Atıyla çıktığı yolculukta dağ ve tepeleri aşarken, hiçbir canlıya zarar vermemek adına çoğu zaman karnını otlarla doyurmak zorunda kaldığını anlatan Can, “Zor bir hayat. Üstelik bir canla birlikte yol arkadaşlığı ediyorum. Bu yüzden de onun tek emanetçisiyim. 24 saat süresince de yanındayım. Bu yola çıkarken herhangi bir sponsorum olmadı. Umarım yolumun sonuna kadarki süreyi iyi bir şekilde geçirebilirim. Antalya’dan sonra ikinci bir rotam daha olacak. Bu yola da bir başka at ile çıkacağım. Bu yolda da yeni bir kitap yazacağım. Kitabım güzel satarsa eğer, geçtiğim yollarda elektriği, suyu olmayan, sadece devletin verdiği maaşla geçinmeye çalışan 65 yaş üzeri insanlara yardımcı olmayı hedefliyorum. Bunun yanı sıra, geçtiğim yollarda bakkalların veresiye defterlerini toplayarak yolum üzerindeki fırınlara paralarını ödeyip, bir yıl süresince yoksul insanlara bedava ekmek dağıtılması için bağışlarda bulunmayı arzuluyorum. Umarım bu isteklerim gerçekleşir. Bu yazdığım kitap, 7 seri olacak. Bu ilk serisi. 7. seriden sonra farklı bir kitap, farklı bir rotaya çıkmayı planlıyorum. 24 saat yazabiliyorum. Bazen at üzerinde de yazdığım olabiliyor. Ama daha çok gece molalarımda yazıyorum. Şu anda 3. seriye kadar yazdım. Ama heybemde çok fazlasını taşıyamadığım için şu anda sadece ilk seri heybemde var” ifadelerini kullandı.

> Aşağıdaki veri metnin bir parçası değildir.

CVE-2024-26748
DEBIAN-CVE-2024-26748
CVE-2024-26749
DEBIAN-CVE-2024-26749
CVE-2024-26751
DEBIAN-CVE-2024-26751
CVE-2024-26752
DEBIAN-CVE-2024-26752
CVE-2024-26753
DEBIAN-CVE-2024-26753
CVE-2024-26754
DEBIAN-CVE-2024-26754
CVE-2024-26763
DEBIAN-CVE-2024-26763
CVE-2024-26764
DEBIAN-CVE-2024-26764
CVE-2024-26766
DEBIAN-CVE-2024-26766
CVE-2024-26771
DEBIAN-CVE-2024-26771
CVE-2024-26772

"Su kuyusu açtırmayı hayal ediyorum"
Antalya’dan sonra bir başka atla yönünü doğuya çevireceğini belirten Can, “135 gün içerisinden Diyarbakır’a kadar, ondan sonrasında da Kars, Sarıkamış’ta turumu bitirmeyi planlıyorum. O yolda da yazacağım kitabım 10 milyon rakamına ulaşabilirse, Afrika’nın susuzluk çeken bölgelerinin yaklaşık üçte birine su kuyusu açtırmayı hayal ediyorum. Dünya aç ve susuzuna 'Savaşa Hayır' adına destek vermek isteyen ülkeler adına toplu kitap alım kampanyası başlatıyorum. Savaşa silaha ve kaosa ayrılan bütçelerin yüzde 1’ine talibim” diye konuştu.
Öte yandan, ilçede birçok dev film prodüksiyonuna ait film ve dizi filmlere ev sahipliği yapmasıyla tanınan Ayvalık Sural Çiftliği’nde konaklayan Halit Can’ın, çiftliğin bahçesindeki otluk alanda açık havada geceleri konaklamayı tercih ettiği öğrenildi.